* _WHAT TO DO_:
**A)** In the interview about Bradley, who beat the speaker in the election for student body president?
**B)** Pick up the interview about Bradley after its final sentence and keep it going.

* _SELECTED PASSAGE_:
########
Describe your educational background. How did you end up at Bradley?
I came to Bradley sight unseen because I had a cousin who was Jostens Jewelry Company’s sales rep for central Illinois, selling class rings and yearbooks. He told me Bradley was a nice school with a good basketball team. It was the right size, just far enough away from home, and had a strong debate program. So I came—we didn’t travel the country touring campuses back in those days like they do today. The first time I saw Bradley or Peoria was when I showed up for orientation.

What activities or events impacted you most as a student?
I was very active on campus, and all of the experiences broadened my perspectives and my skillset. I was on the first-team of the debate team for all four years, and I was active in student government: sophomore class president, student body treasurer, and then on the student supreme court after losing the election for student body president to Jim Gitz, who is now mayor of Freeport, Illinois. I was a charter member of Sigma Alpha Epsilon fraternity and its president my junior year, and perhaps most famously, I was one of the four members of Bradley’s 1969 GE College Bowl team that won all five weeks on national television (NBC). All of these were fun and great learning experiences.

But those were interesting years, too. Events beyond Bradley also shaped me. The Vietnam War was raging. There were lots of antiwar protests all around the country—the Kent State massacre occurred during my senior year, although the protests at Bradley were fairly tame. I was very much against the war, but I was not part of the anti-war movement because it was also very anti-military, and I was never anti-military, believing that we needed a strong military and that it was only doing what it was ordered to do in Vietnam. The civil rights movement was also in full swing. After the Voting Rights Act of 1965 passed, I helped with voter registration efforts here in Peoria by walking the south side and registering new voters. So these were years of political unrest that touched me and helped shape my worldview.
########
Stored data entries
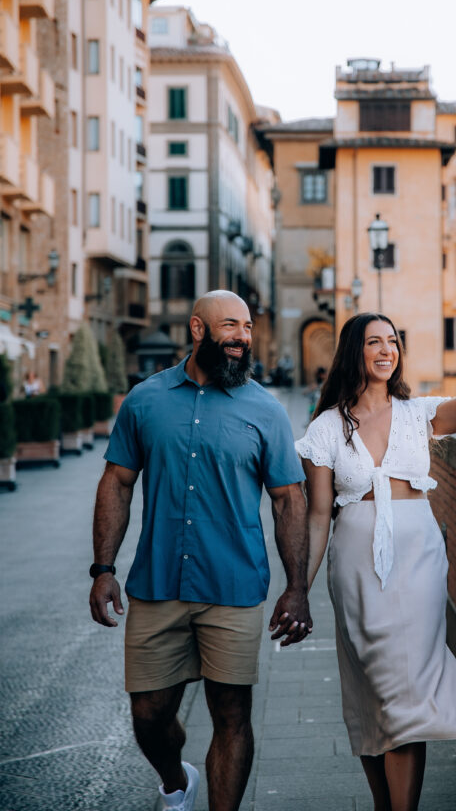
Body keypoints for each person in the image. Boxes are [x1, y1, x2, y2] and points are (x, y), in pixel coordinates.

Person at [296, 312, 456, 811]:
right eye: (373, 342)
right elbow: (316, 517)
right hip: (354, 567)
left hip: (418, 561)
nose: (385, 350)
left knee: (405, 686)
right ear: (354, 351)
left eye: (392, 341)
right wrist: (298, 592)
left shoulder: (418, 413)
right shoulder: (327, 428)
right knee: (370, 688)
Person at [89, 291, 311, 811]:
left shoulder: (266, 409)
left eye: (248, 327)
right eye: (230, 325)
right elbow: (116, 483)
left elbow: (288, 501)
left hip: (233, 586)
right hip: (157, 582)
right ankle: (175, 779)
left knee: (232, 713)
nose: (241, 337)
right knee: (148, 714)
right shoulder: (145, 400)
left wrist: (297, 588)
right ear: (197, 329)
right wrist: (103, 569)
########
* _TASK-BY-TASK RESULTS_:
**A)** Jim Gitz, who is now mayor of Freeport, Illinois, won that election.

**B)**
Describe your early career path. How did you come to focus on sports law?
It was purely by accident. When I graduated from Stanford Law School, I clerked for a judge on the U.S. Ninth Circuit Court of Appeals in San Francisco for a year. Then I went to work for Covington & Burling—then the largest law firm in Washington, DC—which happened to be outside general counsel for the NFL, and also represented the NHL and other sports clients. Early on, I was assigned by the luck of the draw to work on the team doing NFL work, and that became my principal client for the seven-plus years I was at the firm.

I also did some work for the NHL and World Championship Tennis, which was created by Lamar Hunt, who also owned the Kansas City Chiefs. So when I finally pursued my ultimate goal of becoming a law professor by joining the faculty at Tulane Law School in New Orleans, the dean at the time, Paul Verkuil, told me that with my background, I should develop a program and courses in sports law—a subject that back then was unheard of. I told him that sounded like fun, but asked, “What is sports law?” His response still echoes in my head: “I don’t know, but I bet it will be popular.”

So I threw myself into developing courses in both professional and amateur sports law, put together teaching materials that later morphed into an 1,100-page textbook, started the first sports law certificate program in the U.S., edited a sports law newsletter, and joined the fledgling Sports Lawyers Association, where I became president and have served on its board of directors since 1986. Today, sports law is taught in more than 100 law schools, the Sports Lawyers Association has over 1,500 members, and the field has become highly visible and very lucrative.

Describe some of your early cases involving the National Football League.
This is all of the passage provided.